On a β plane, the situation is more complicated because the β effect itself produces an asymmetry in vertical motion (e.g., Peng et al. 1999). However, the magnitude of the ∂w/∂y term would still be appreciable and would produce similar modifications to the asymmetric flow, and thus the deviations in the track shown in Fig. 4. However, due to asymmetries introduced by β, the track deviations vary to northwest instead of southwest in the e_w experiment.

6. Summary and conclusions

Traditionally, the terms 2Ωwcosϕ (e_w, Coriolis force due to vertical motion) in the x-momentum equation and 2Ωucosϕ (w_e, Coriolis force due to the zonal wind) in the vertical momentum equation have been neglected in studying midlatitude synoptic systems based on a scale analysis. However, because strong vertical motion and horizontal winds exist in the interior areas of a tropical cyclone (TC), these terms may be important. This study represents an attempt to examine the extent to which the e_w term can modify TC structure and motion on both f and β planes.

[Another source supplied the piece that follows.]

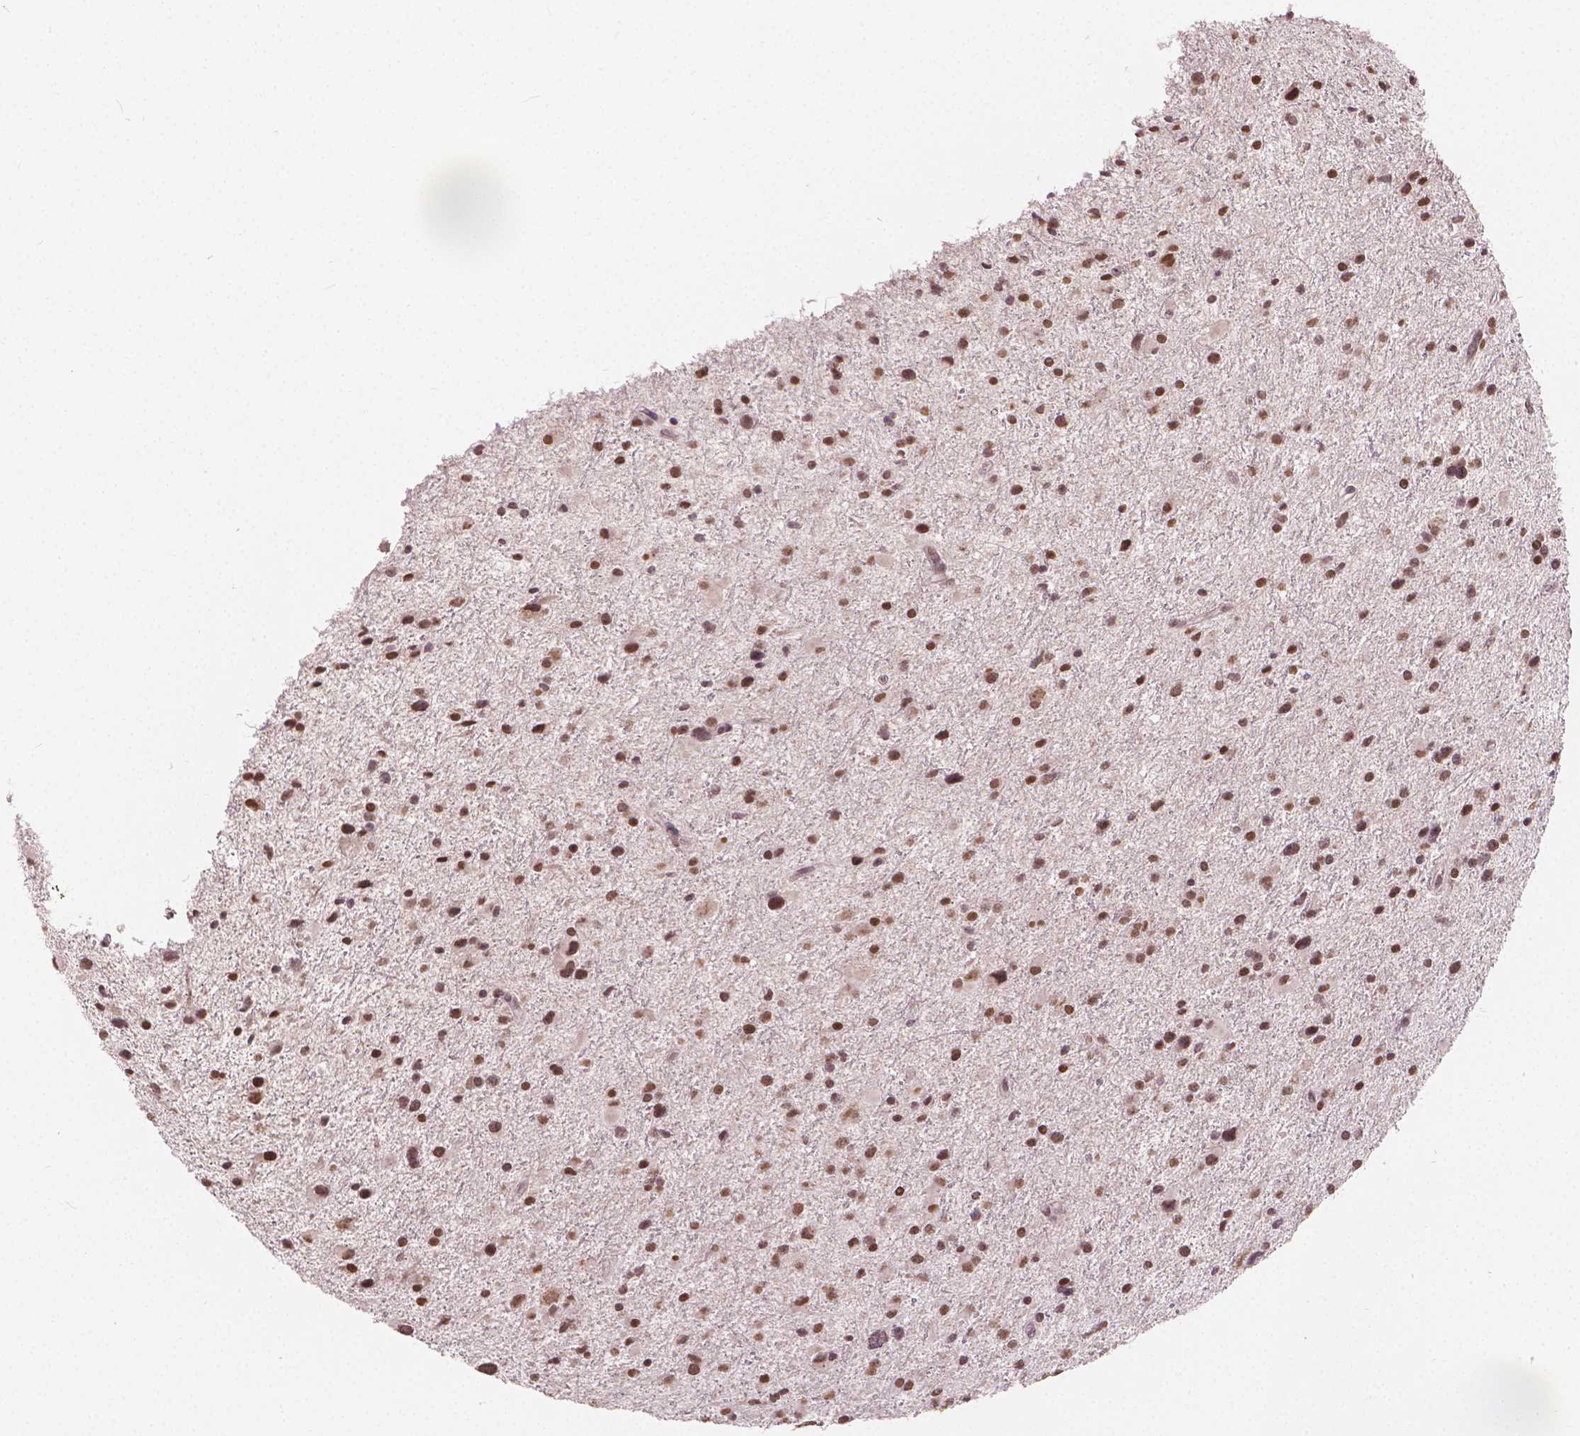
{"staining": {"intensity": "moderate", "quantity": ">75%", "location": "nuclear"}, "tissue": "glioma", "cell_type": "Tumor cells", "image_type": "cancer", "snomed": [{"axis": "morphology", "description": "Glioma, malignant, Low grade"}, {"axis": "topography", "description": "Brain"}], "caption": "Brown immunohistochemical staining in malignant glioma (low-grade) reveals moderate nuclear positivity in approximately >75% of tumor cells. The staining was performed using DAB to visualize the protein expression in brown, while the nuclei were stained in blue with hematoxylin (Magnification: 20x).", "gene": "HOXA10", "patient": {"sex": "female", "age": 32}}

The experiments using the fifth-generation Pennsylvania State University–National Center for Atmospheric Research (NCEP–NCAR) Mesoscale Model (MM5) indicate that on an f plane, inclusion of the e_w term enhances (reduces) the precipitation in the northeastern (southwestern) section of the TC. The amplitude of the asymmetry can be up to 10%–20% of the symmetric part. The TC also has a generally westward to southwestward displacement so that after 72 h, the vortex is ∼80 km to the southwest of the original position. On a β plane, the TC track in the experiment with inclusion of the e_w term deviates to the west-southwest from that without by ∼50 km after 46 h.

To demonstrate the significance of the e_w term, a scale analysis is performed using the results from the control run. It is found that within the eyewall areas of the TC, the ratio of e_w to the magnitude of the horizontal acceleration can be up to 0.5. The strong meridional gradient across the TC of the vertical motion within the eyewall gives rise to vorticity tendency asymmetries such that a generally easterly flow is generated. It is this easterly flow that causes the vortex to move westward. Asymmetries in this flow can also explain those in the rainfall observed in the experiments.

To summarize, this paper has shown that in the modeling of TCs, the component of the Coriolis force in the horizontal momentum equation due to vertical motion should not be neglected, especially in the study of the structure and motion of TCs. However, it appears that this term has no appreciable effect on the intensity of a TC, despite changes in the precipitation distribution. The next step in this investigation will be the examination of the effect of the other component of the full Coriolis force (i.e., in the vertical momentum equation due to the effect of the zonal wind).